Konjenital hipotiroidizmi olan bebeklerin çoğu, herhangi bir semptom göstermeden çok erken teşhis edilir. Bu belirti ve semptomlar mevcutsa, beslenme güçlüğü, uyku hali, kabızlık ve sarılık (cilt sarı görünebilir) içerebilir. Topuk kan testlerinin bilinmesinden hemen sonra yukarıdaki testlerin yapılması çok önemlidir. Çünkü doğuştan hipotiroidi doğumdan hemen sonra teşhis ve tedavi edilmezse zihinsel gelişim ve öğrenme sorunlarına neden olabilir.
Kistik fibroz
Kistik fibroz (KF), mukus bezlerinin kalıtsal bir bozukluğudur. Mukus, vücudunuzun akciğerleri, sindirim sistemini, üreme sistemini ve diğer organ ve dokuları örtmek ve korumak için salgıladığı kaygan bir maddedir. KF, vücudun anormal derecede kalın ve yapışkan olan ve çeşitli sağlık sorunlarına yol açabilen aşırı mukus üretmesine neden olur. KF tedavi edilmezse erken ölüme yol açabilecek yaşam boyu ciddi sağlık sorunlarına neden olabilir. Bununla birlikte, durum erken teşhis edilir ve uygun tedaviye başlanırsa, KF’nin birçok semptomu kontrol altına alınabilir ve çocuklar daha uzun, daha sağlıklı yaşayabilir.
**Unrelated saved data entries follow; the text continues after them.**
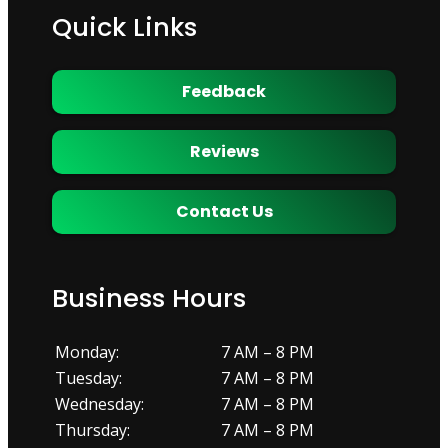
Quick Links
Feedback
Reviews
Contact Us
Business Hours
Monday:
7 AM – 8 PM
Tuesday:
7 AM – 8 PM
Wednesday:
7 AM – 8 PM
Thursday:
7 AM – 8 PM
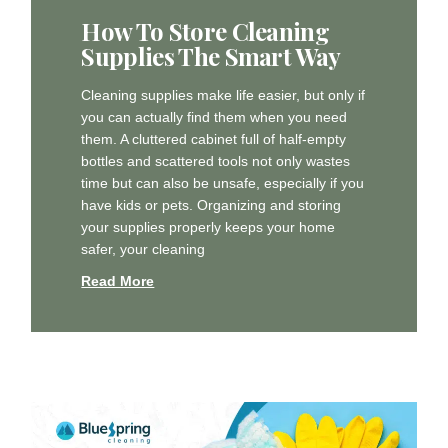
How To Store Cleaning
Supplies The Smart Way
Cleaning supplies make life easier, but only if
you can actually find them when you need
them. A cluttered cabinet full of half-empty
bottles and scattered tools not only wastes
time but can also be unsafe, especially if you
have kids or pets. Organizing and storing
your supplies properly keeps your home
safer, your cleaning
Read More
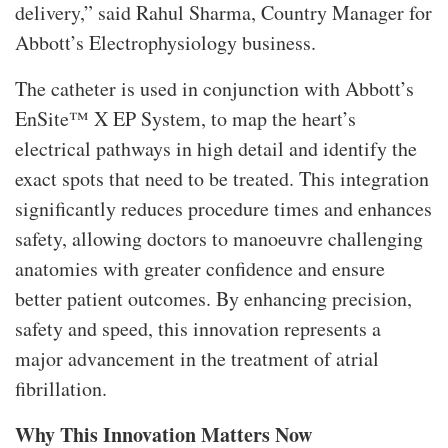
delivery,” said Rahul Sharma, Country Manager for
Abbott’s Electrophysiology business.
The catheter is used in conjunction with Abbott’s
EnSite™ X EP System, to map the heart’s
electrical pathways in high detail and identify the
exact spots that need to be treated. This integration
significantly reduces procedure times and enhances
safety, allowing doctors to manoeuvre challenging
anatomies with greater confidence and ensure
better patient outcomes. By enhancing precision,
safety and speed, this innovation represents a
major advancement in the treatment of atrial
fibrillation.
Why This Innovation Matters Now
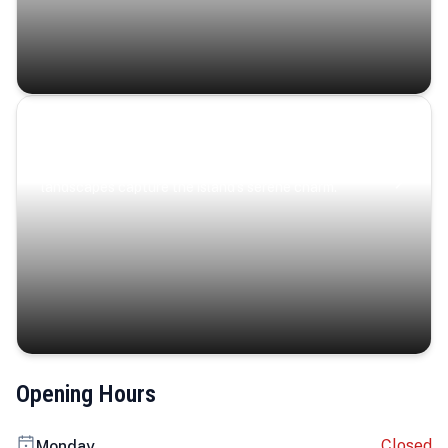
Coastal Serenity
Where turquoise waters, coastal villages, and lush
landscapes capture the island’s serene charm.
Opening Hours
Closed
Monday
Kistik fibroz belirtileri genellikle doğumdan kısa bir süre sonra başlar. Bazı işaretler hemen görünmeyebilir. Bu nedenle yenidoğan taraması yoluyla tespit çok önemlidir.
KF’nin erken belirtileri şunları içerir:
- Tuzlu ter; birçok ebeveyn, çocuklarını öperken tuzlu bir tat fark eder.
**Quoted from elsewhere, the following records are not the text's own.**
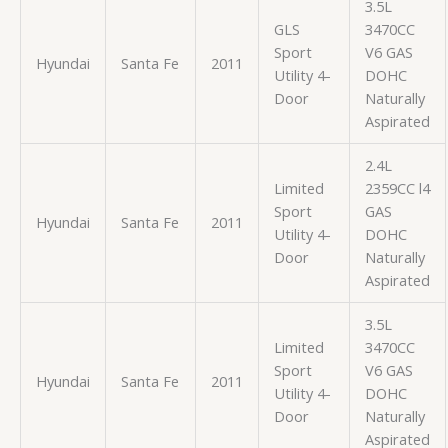
3.5L
GLS
3470CC
Sport
V6 GAS
Hyundai
Santa Fe
2011
Utility 4-
DOHC
Door
Naturally
Aspirated
2.4L
Limited
2359CC l4
Sport
GAS
Hyundai
Santa Fe
2011
Utility 4-
DOHC
Door
Naturally
Aspirated
3.5L
Limited
3470CC
Sport
V6 GAS
Hyundai
Santa Fe
2011
Utility 4-
DOHC
Door
Naturally
Aspirated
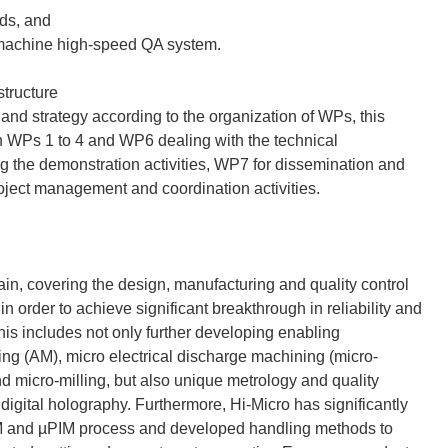
ads, and
n-machine high-speed QA system.
tructure
and strategy according to the organization of WPs, this
h WPs 1 to 4 and WP6 dealing with the technical
g the demonstration activities, WP7 for dissemination and
oject management and coordination activities.
ain, covering the design, manufacturing and quality control
n order to achieve significant breakthrough in reliability and
This includes not only further developing enabling
ng (AM), micro electrical discharge machining (micro-
micro-milling, but also unique metrology and quality
gital holography. Furthermore, Hi-Micro has significantly
µIM and µPIM process and developed handling methods to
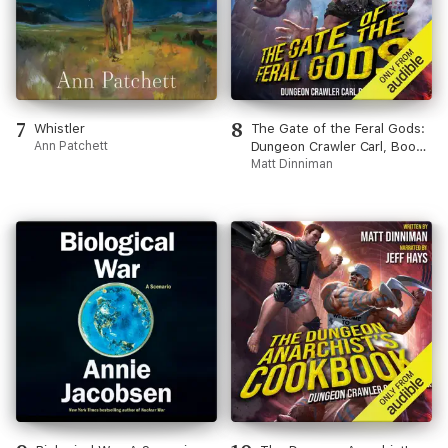
7
8
Whistler
The Gate of the Feral Gods:
Ann Patchett
Dungeon Crawler Carl, Book
4 (Unabridged)
Matt Dinniman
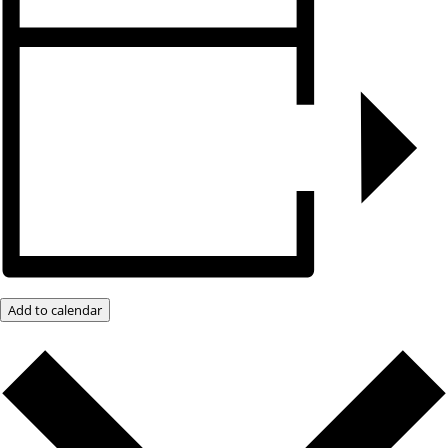
Add to calendar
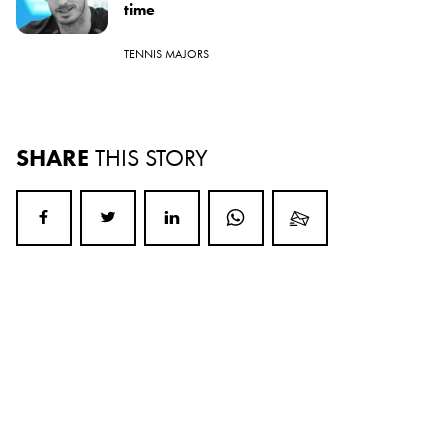
time
TENNIS MAJORS
SHARE
THIS STORY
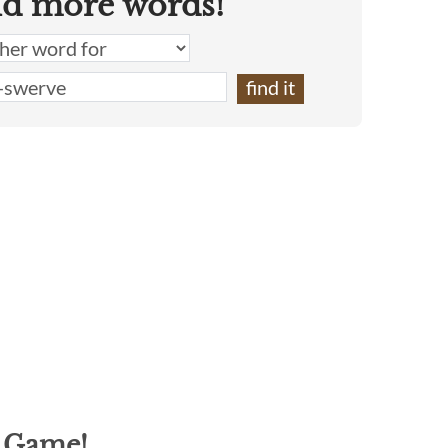
nd more words!
g Game!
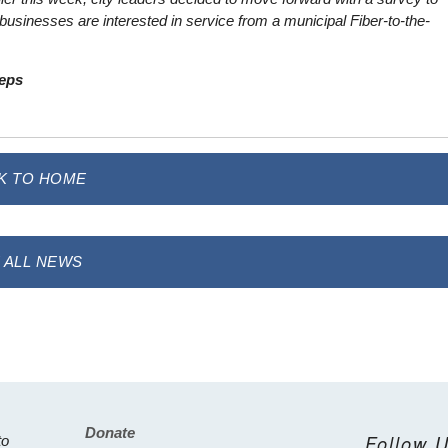
businesses are interested in service from a municipal Fiber-to-the-
teps
K TO HOME
 ALL NEWS
Donate
Footer
Follow 
to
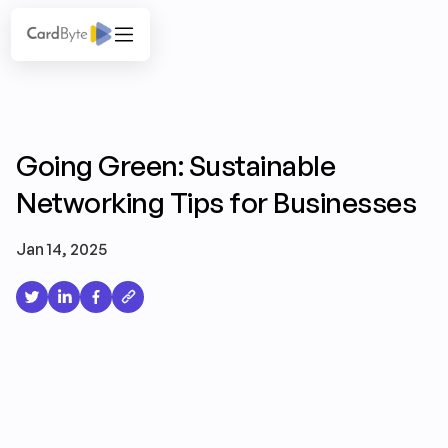
Going Green: Sustainable
Networking Tips for Businesses
Jan 14, 2025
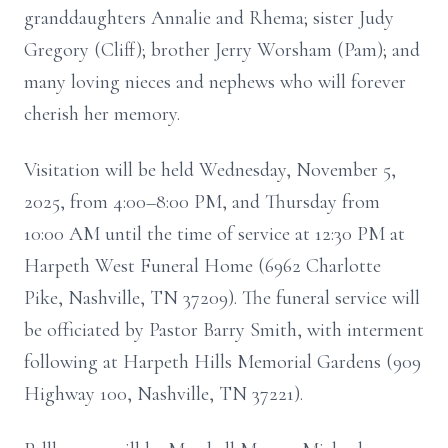
granddaughters Annalie and Rhema; sister Judy
Gregory (Cliff); brother Jerry Worsham (Pam); and
many loving nieces and nephews who will forever
cherish her memory.
Visitation will be held Wednesday, November 5,
2025, from 4:00–8:00 PM, and Thursday from
10:00 AM until the time of service at 12:30 PM at
Harpeth West Funeral Home (6962 Charlotte
Pike, Nashville, TN 37209). The funeral service will
be officiated by Pastor Barry Smith, with interment
following at Harpeth Hills Memorial Gardens (909
Highway 100, Nashville, TN 37221).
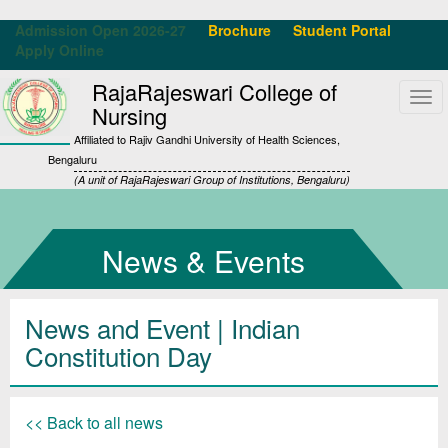
Admission Open 2026-27
Brochure
Student Portal
Apply Online
RajaRajeswari College of
Tog
Nursing
navi
Affiliated to Rajiv Gandhi University of Health Sciences,
Bengaluru
(A unit of RajaRajeswari Group of Institutions, Bengaluru)
News & Events
News and Event | Indian
Constitution Day
<< Back to all news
- Yetersiz büyüme ve kilo alımı (gelişememe)
- Sürekli öksürük ve hırıltı
- Kalın mukus veya balgam
- Hacimli ve soluk renkli yağlı, kokulu dışkı
Fenilketonüri
Fenilketonüri (PKU), vücudun proteinlerde bulunan amino asitlerden birini parçalayamadığı bir durumdur. PKU, bir amino asit durumu olarak kabul edilir, çünkü PKU’lu kişiler fenilalanin adı verilen amino asidi parçalayamazlar. PKU tedavi edilmezse beyin hasarına ve hatta ölüme neden olabilir. Ancak durum erken tespit edilir ve tedaviye başlanırsa PKU’lu bireyler sağlıklı bir yaşam sürdürebilirler.
Farklı fenilketonüri formları, belirtilerin şiddetine göre değişir. Klasik fenilketonüri (PKU) en şiddetli şeklidir. PKU’lu bebekler genellikle doğumda sağlıklı görünürler. PKU belirtileri yaklaşık altı aylıkken ortaya çıkmaya başlar.
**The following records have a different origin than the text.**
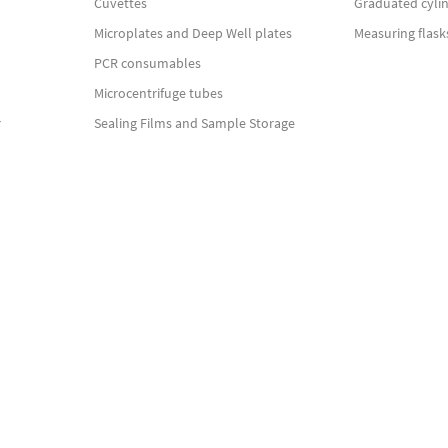
Cuvettes
Graduated cyli
Microplates and Deep Well plates
Measuring flask
PCR consumables
Microcentrifuge tubes
r
Sealing Films and Sample Storage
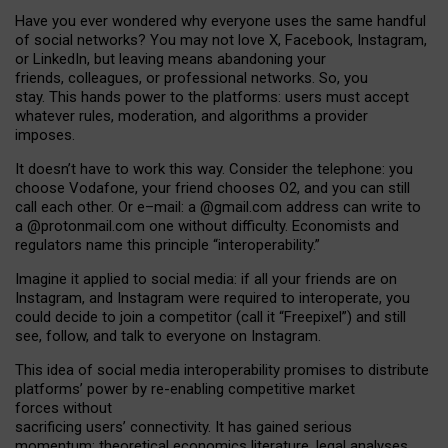
Have you ever wondered why everyone uses the same handful
of social networks? You may not love X, Facebook, Instagram,
or LinkedIn, but leaving means abandoning your
friends, colleagues, or professional networks. So, you
stay. This hands power to the platforms: users must accept
whatever rules, moderation, and algorithms a provider
imposes.
I
t does
n
’
t have to work this way. Consider the telephone: you
choose Vodafone, your friend chooses O2, and you can still
call each other. Or e
–
mail: a
@g
mail
.com
address can write to
a
@protonmail.com
one without difficulty. Economists and
regulators name
this
principle
“
interoperability
.
”
Imagine it applied to social media: if all your friends are on
Instagram, and Instagram were required to interoperate, you
could decide to join a competitor (call it “Freepixel”) and still
see, follow, and talk to everyone on Instagram.
Th
is
idea
of
social media
interoperability
promises to
distribute
platforms
’
power by
re-enabl
ing
competitive market
forces
without
sacrificing
users
’
connectivity.
It
has
gained
serious
momentum
:
theoretical economic
s
literature, legal
analyses
,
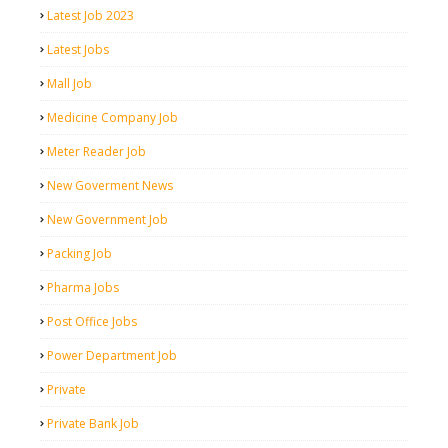
Latest Job 2023
Latest Jobs
Mall Job
Medicine Company Job
Meter Reader Job
New Goverment News
New Government Job
Packing Job
Pharma Jobs
Post Office Jobs
Power Department Job
Private
Private Bank Job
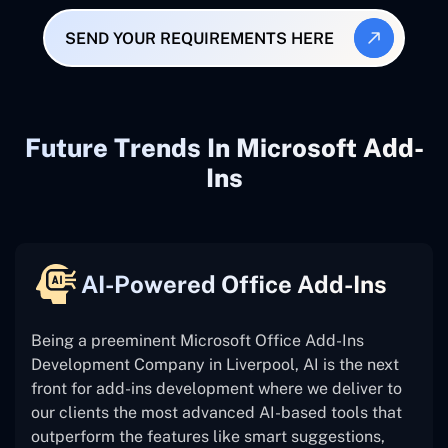
SEND YOUR REQUIREMENTS HERE
Future Trends In Microsoft Add-
Ins
AI-Powered Office Add-Ins
Being a preeminent Microsoft Office Add-Ins
Development Company in Liverpool, AI is the next
front for add-ins development where we deliver to
our clients the most advanced AI-based tools that
outperform the features like smart suggestions,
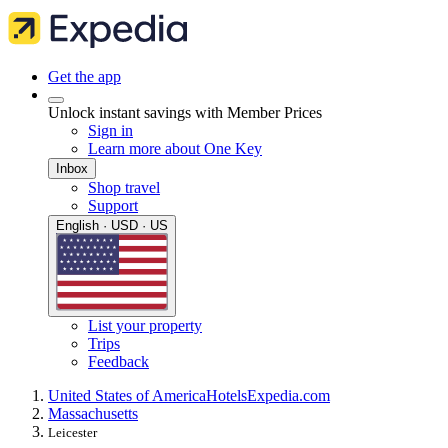
Get the app
Unlock instant savings with Member Prices
Sign in
Learn more about One Key
Inbox
Shop travel
Support
English · USD · US
List your property
Trips
Feedback
United States of America
Hotels
Expedia.com
Massachusetts
Leicester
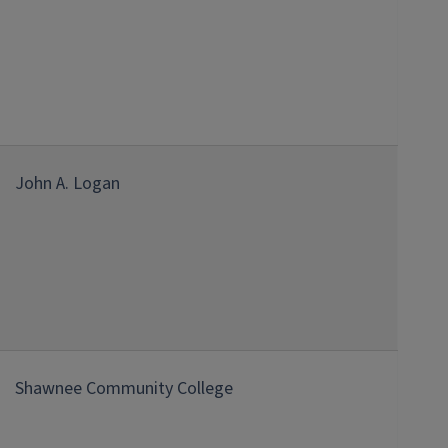
John A. Logan
Shawnee Community College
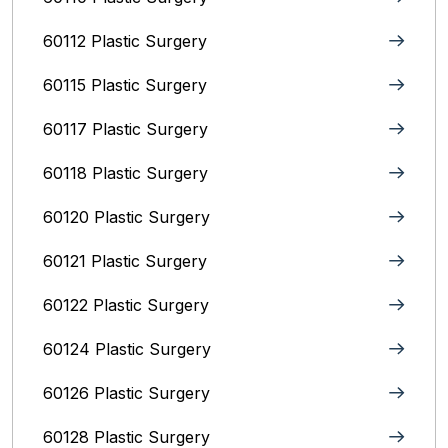
60112 Plastic Surgery
60115 Plastic Surgery
60117 Plastic Surgery
60118 Plastic Surgery
60120 Plastic Surgery
60121 Plastic Surgery
60122 Plastic Surgery
60124 Plastic Surgery
60126 Plastic Surgery
60128 Plastic Surgery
Klasik PKU belirtileri şunları içerir:
- sinirlilik
- Nöbetler (epilepsi)
- Kuru, pullu cilt (egzama olarak bilinir)
- “Küflü” vücut kokusu
- Soluk saç ve cilt
- Gelişimsel gecikmeler
Bu belirtilerin çoğu, bebeğiniz vücudunun sindiremediği yiyecekleri yediğinde ortaya çıkabilir. Yemek yemeden, hastalıklardan ve enfeksiyonlardan uzak uzun süreler tarafından tetiklenebilirler.
Biyotinidaz Eksikliği
Biyotinidaz eksikliği (BIOT), vücudun biotin vitaminini yeniden kullanamadığı ve geri dönüştüremediği kalıtsal bir durumdur. Vücut yağları, proteinleri ve karbonhidratları etkili bir şekilde parçalamak için serbest biotine ihtiyaç duyduğundan, BIOT’lu bireyler önemli besinleri daha az işleyebilir. Şiddet ve tedavi açısından farklılık gösteren iki tip biyotinidaz eksikliği (BIOT) vardır. Durumun her iki formu da ciddi sağlık sorunlarına neden olabilir. Yenidoğan taraması ile tespit edilen ve hemen tedaviye başlayan BIOT’lu çocuklar genellikle normal gelişim ile sağlıklı kalırlar.